CLOWDER_PREFIX specifies the Clowder disk space path, which can be found inside Clowder configuration file. When CLOWDER_PREFIX is given, e.g., /home/clowder/data, the script will truncate the loader_id starting with CLOWDER_PREFIX and use the rest of suffix as the filepath on S3 bucket. For example, the filepath (loader_id) /home/clowder/data/upload/38/5c/75/5dd4783d77c838271f755c38 will be uploaded to S3 bucket as /upload/38/5c/75/5dd4783d77c838271f755c38.
CLOWDER_UPLOAD specifies the Clowder mounting folder path, e.g., /incoming. When CLOWDER_UPLOAD is given, the script will truncate the loader_id which starts with CLOWDER_UPLOAD and use the concatenation of /s3/uploads/ and the rest of suffix as the filepath on S3 bucket. For example, the filepath (loader_id) /incoming/apple/image.jpg will be uploaded to S3 bucket as /s3/uploads/apple/image.jpg.
Clowder disk files reside on the host filesystem, thus users need to mount the data folders from host filesystem into the running container. For example, this mount -v /home/clowder/data:/home/clowder/data will let docker container to access the files under the folder /home/clowder/data inside docker container.
There is an example to migrate Clowder disk storage files to S3 bucket.
docker run -it --rm --env SERVICE_ENDPOINT=http://s3service_endpoint --env BUCKET=localbucket --env AWS_ACCESS_KEY_ID=yourawsid --env AWS_SECRET_ACCESS_KEY=yourawssecretkey --env REGION=us-east-1 --env DBURL=mongodb://mongodbpublicip --env DBNAME=clowder --env OUTPUTFOLDER=/output -v /home/clowder/data:/home/clowder/data --env CLOWDER_PREFIX=/home/clowder/data -v ${PWD}/output:/output migratefilestos3
Run the below command. You do not have to specify the host filesystem, since the script can access the files.

- Tasks for this exercise:
[1] In the Clowder migration notes, why must users mount data folders into the running container? Answer in one to three sentences.
[2] Rewrite the Clowder migration notes from "CLOWDER_PREFIX specifies the" up to and including "bucket as /upload/38/5c/75/5dd4783d77c838271f755c38.", swapping "S3 bucket" for "target bucket".

- Source data:
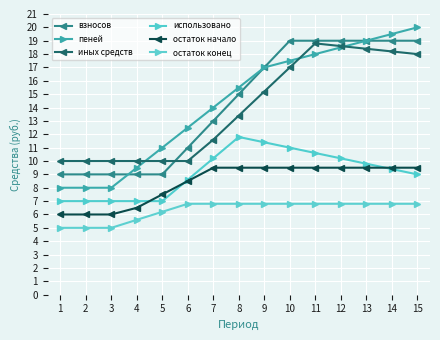

At which label does остаток начало first exceed 9?

7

- Per-task answers:
[1] Users must mount the data folders because Clowder disk files reside on the host filesystem. A mount such as -v /home/clowder/data:/home/clowder/data lets the docker container access the files under /home/clowder/data.

[2]
CLOWDER_PREFIX specifies the Clowder disk space path, which can be found inside Clowder configuration file. When CLOWDER_PREFIX is given, e.g., /home/clowder/data, the script will truncate the loader_id starting with CLOWDER_PREFIX and use the rest of suffix as the filepath on target bucket. For example, the filepath (loader_id) /home/clowder/data/upload/38/5c/75/5dd4783d77c838271f755c38 will be uploaded to target bucket as /upload/38/5c/75/5dd4783d77c838271f755c38.